After locating the line with "就业活动风采展示: 1 -> 0" below, output it and each following line exactly, stopping after the line with "1604: 32 -> 42". No pictures.
------ SUPPLIED DATA ------
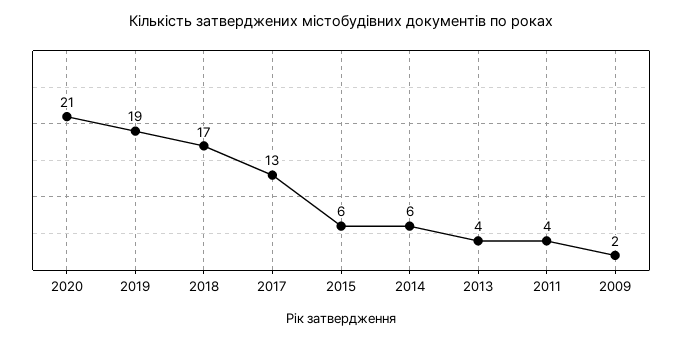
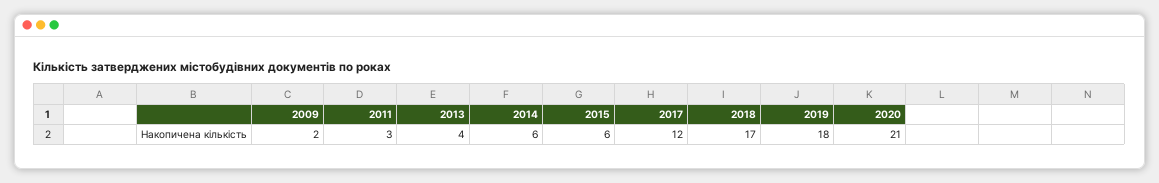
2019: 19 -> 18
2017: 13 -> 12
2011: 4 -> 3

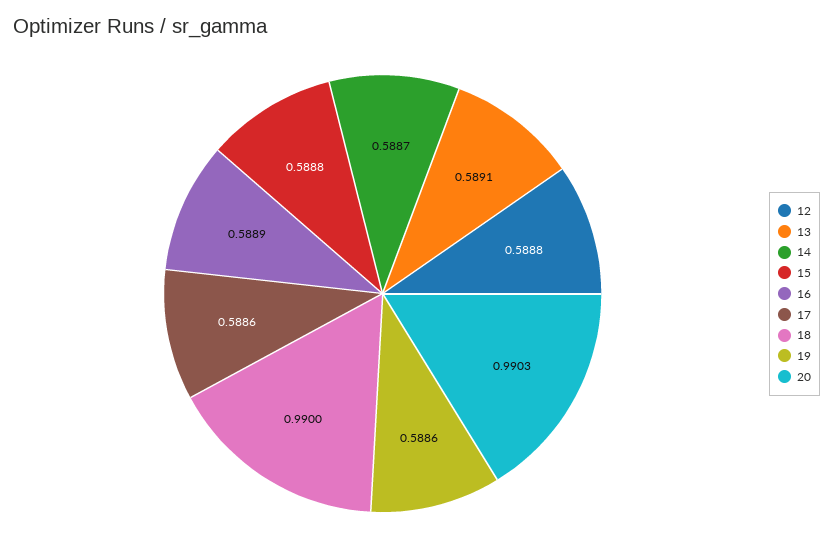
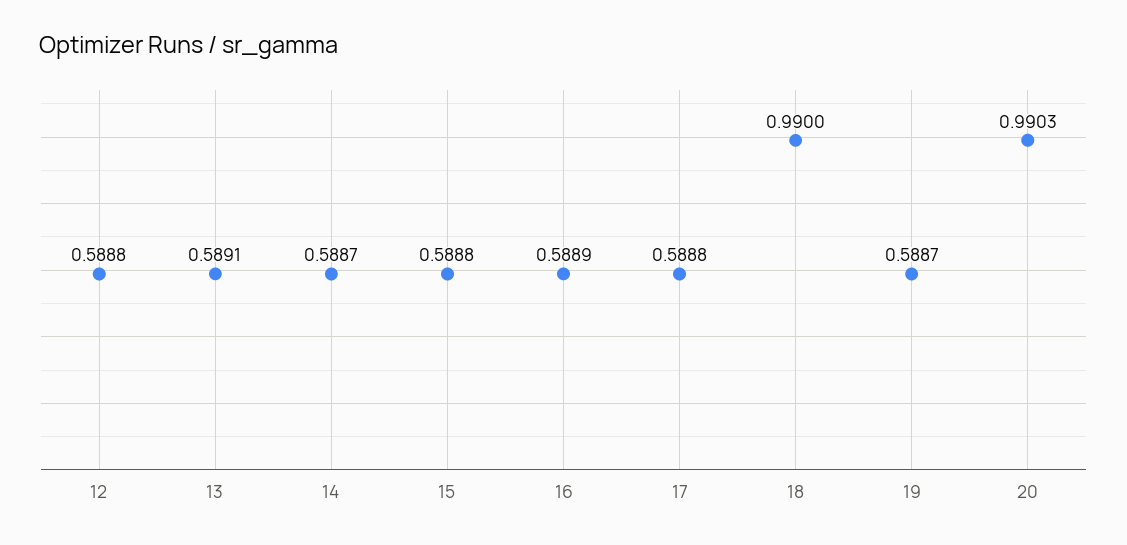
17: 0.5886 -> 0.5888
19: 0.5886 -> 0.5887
------
------ SUPPLIED DATA ------
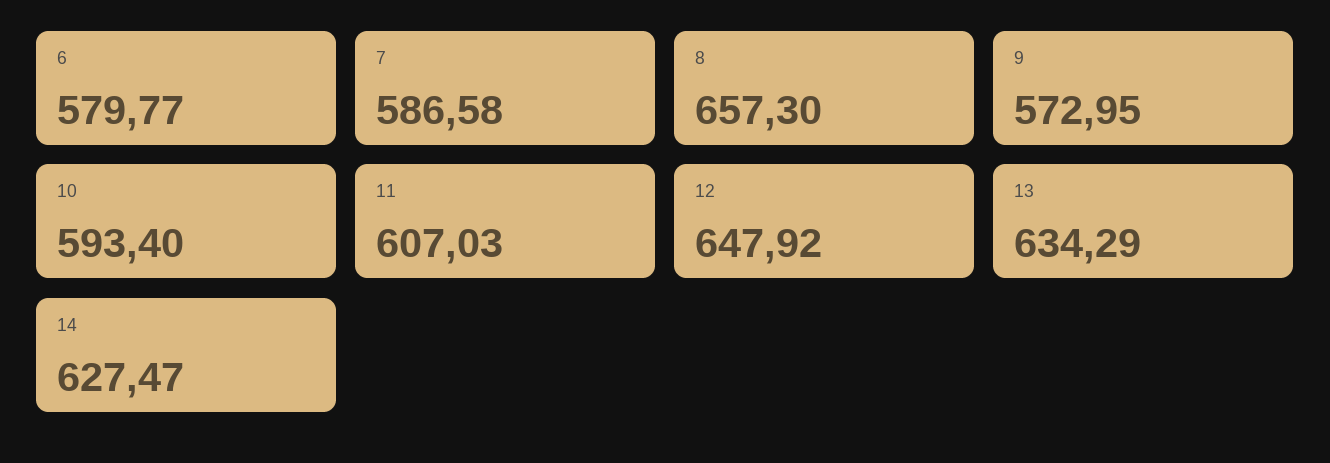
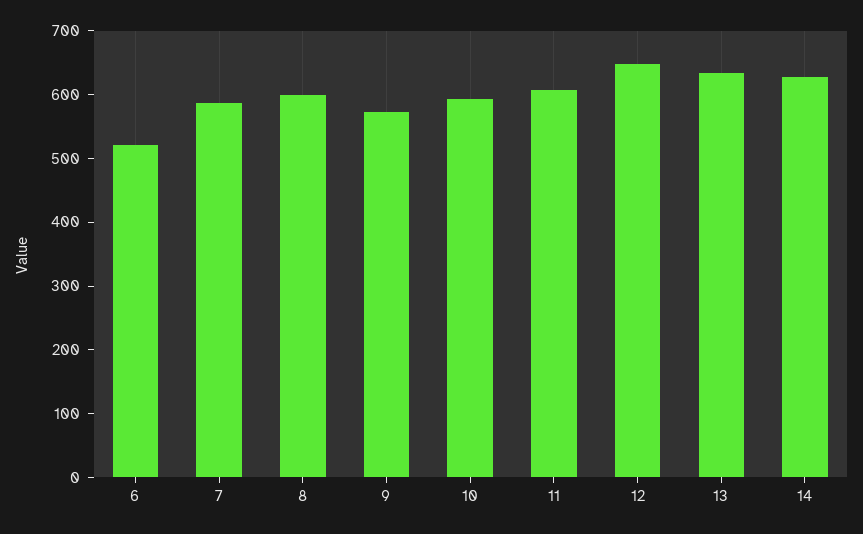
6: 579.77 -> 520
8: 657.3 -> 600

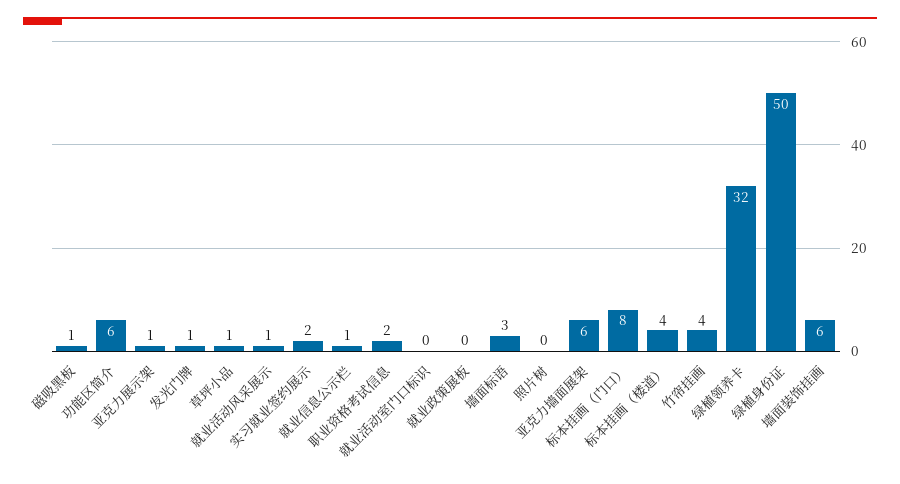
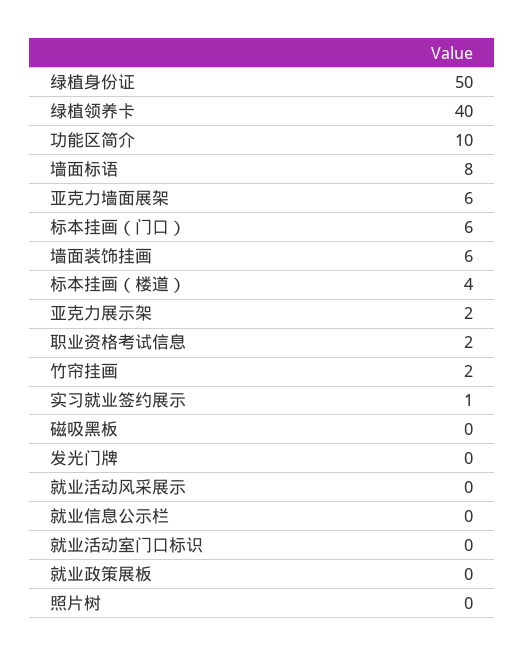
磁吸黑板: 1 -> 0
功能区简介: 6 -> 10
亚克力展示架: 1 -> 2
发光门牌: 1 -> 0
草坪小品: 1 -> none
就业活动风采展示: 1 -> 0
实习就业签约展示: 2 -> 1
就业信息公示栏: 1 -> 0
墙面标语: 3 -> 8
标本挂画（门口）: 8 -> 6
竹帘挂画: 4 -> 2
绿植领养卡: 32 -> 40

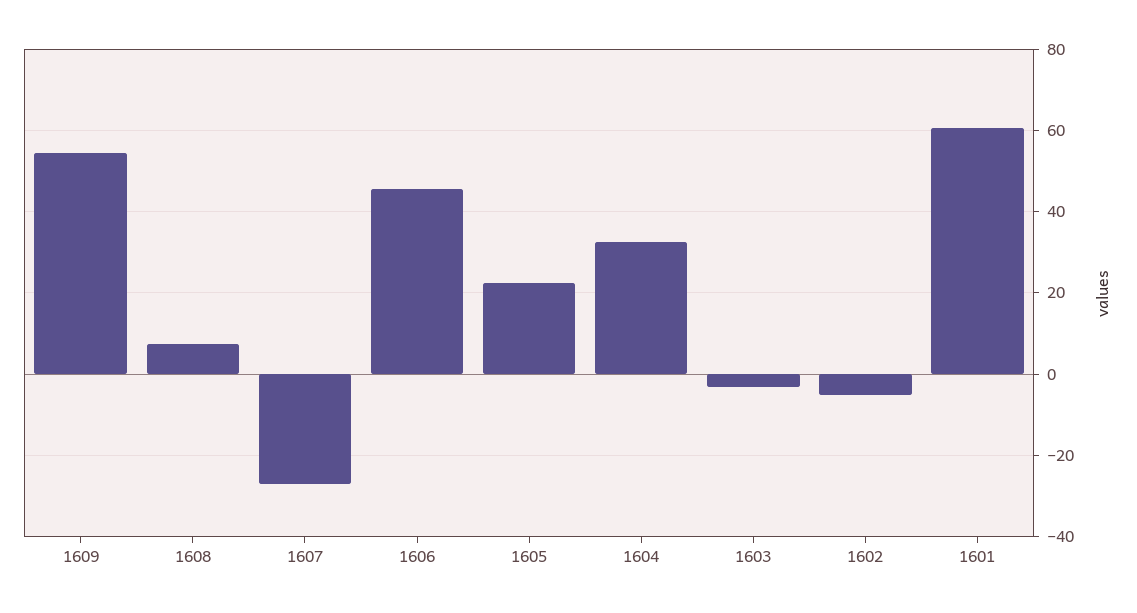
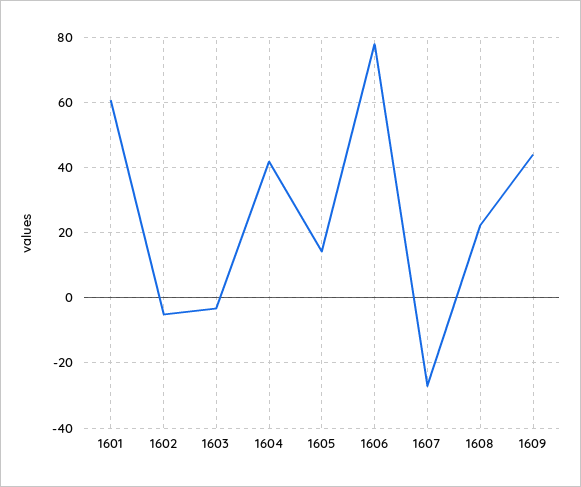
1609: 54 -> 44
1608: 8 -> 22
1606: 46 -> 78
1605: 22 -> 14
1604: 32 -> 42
------
------ SUPPLIED DATA ------
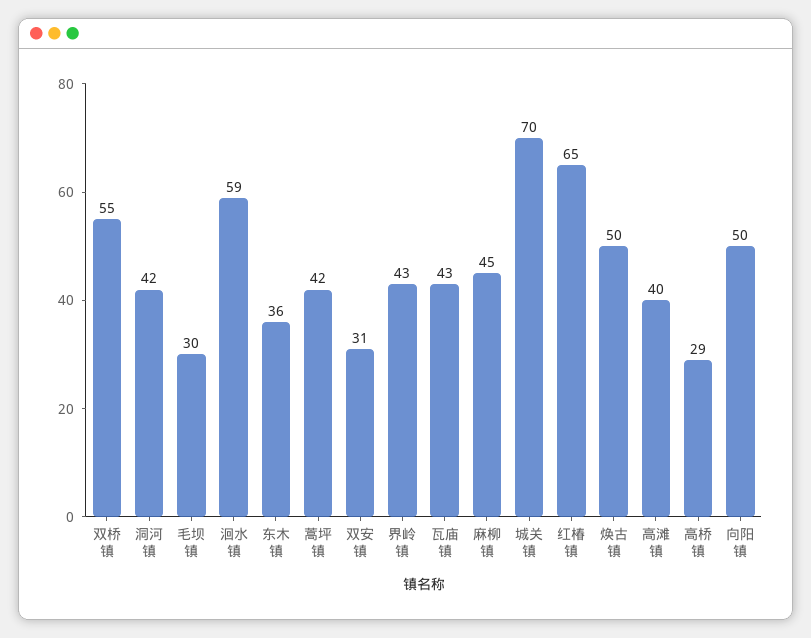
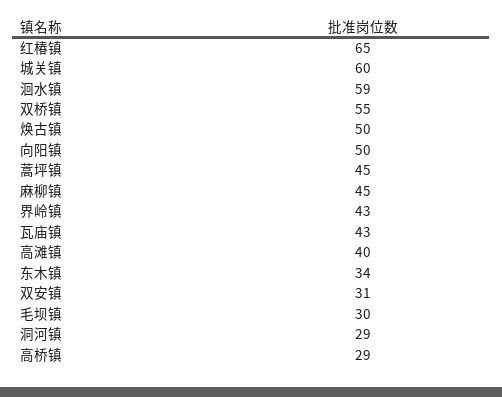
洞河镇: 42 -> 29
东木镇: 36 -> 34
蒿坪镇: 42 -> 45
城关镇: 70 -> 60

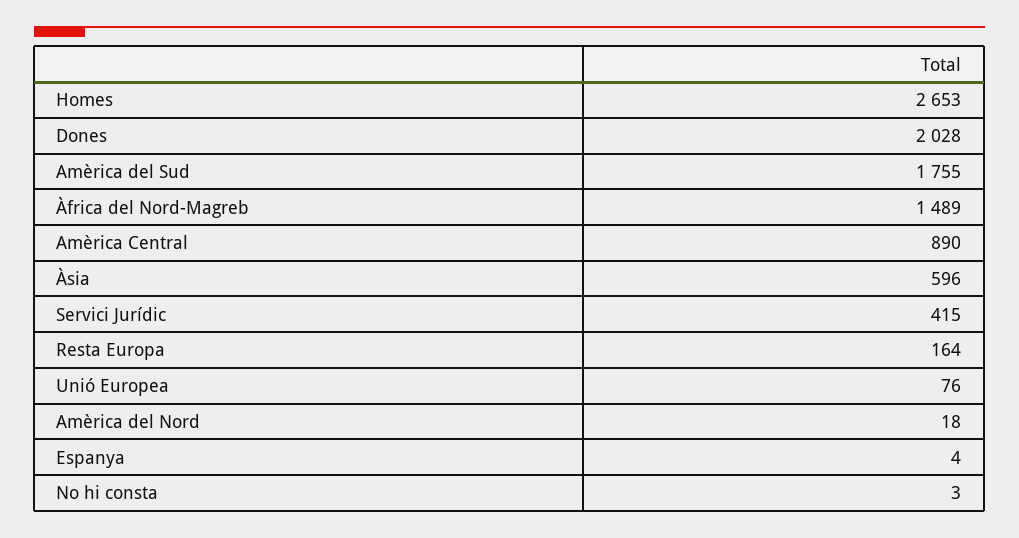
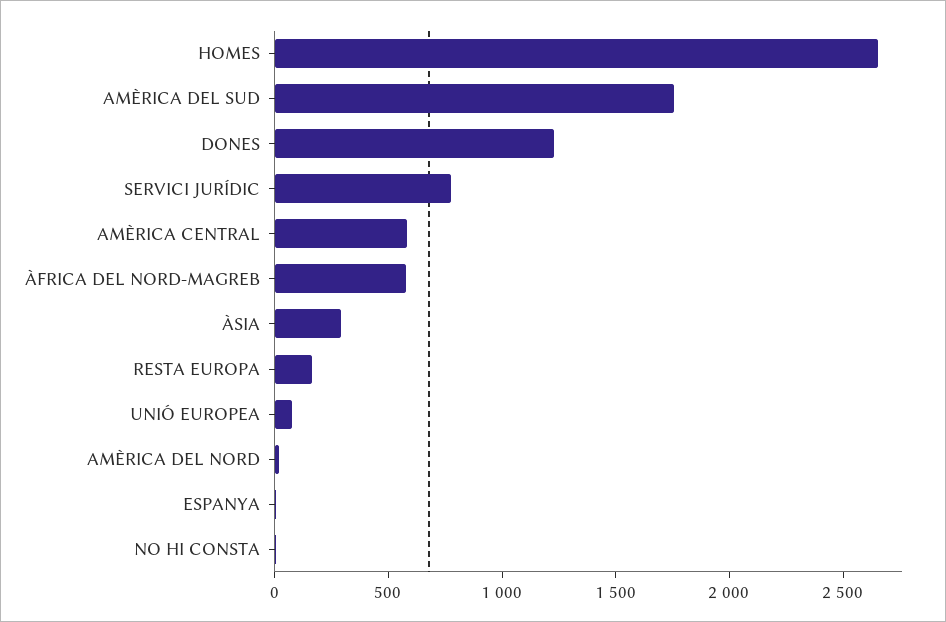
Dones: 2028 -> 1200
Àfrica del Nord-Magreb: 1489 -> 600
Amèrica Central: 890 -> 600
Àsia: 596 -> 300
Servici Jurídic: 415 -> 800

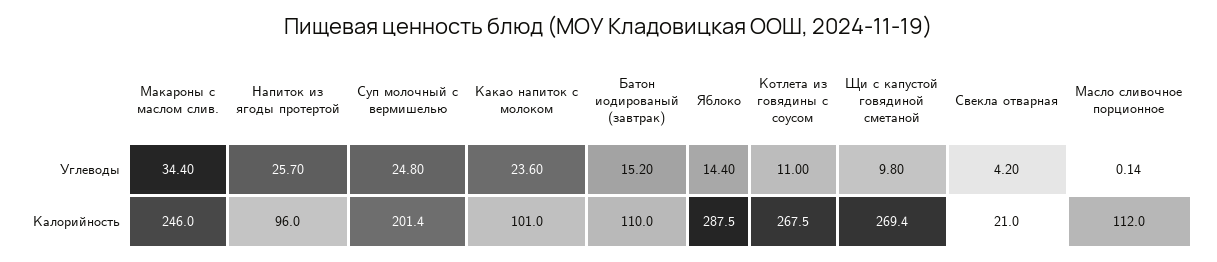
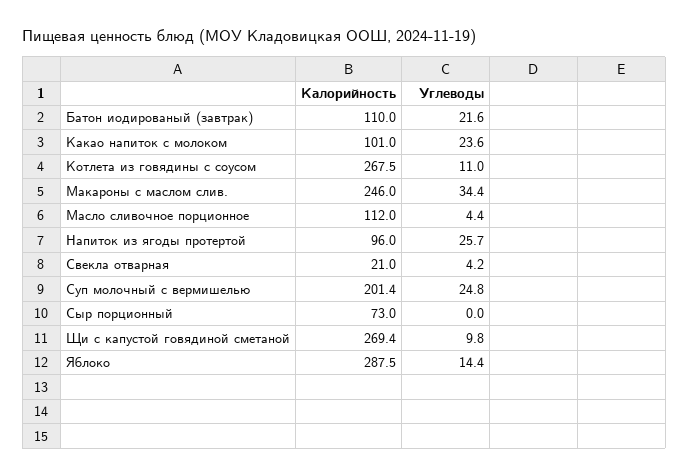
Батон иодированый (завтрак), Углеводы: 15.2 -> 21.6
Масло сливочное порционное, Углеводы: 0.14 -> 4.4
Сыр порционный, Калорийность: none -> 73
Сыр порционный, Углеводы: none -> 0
------
OUTPUT BELOW:
就业活动风采展示: 1 -> 0
实习就业签约展示: 2 -> 1
就业信息公示栏: 1 -> 0
墙面标语: 3 -> 8
标本挂画（门口）: 8 -> 6
竹帘挂画: 4 -> 2
绿植领养卡: 32 -> 40

1609: 54 -> 44
1608: 8 -> 22
1606: 46 -> 78
1605: 22 -> 14
1604: 32 -> 42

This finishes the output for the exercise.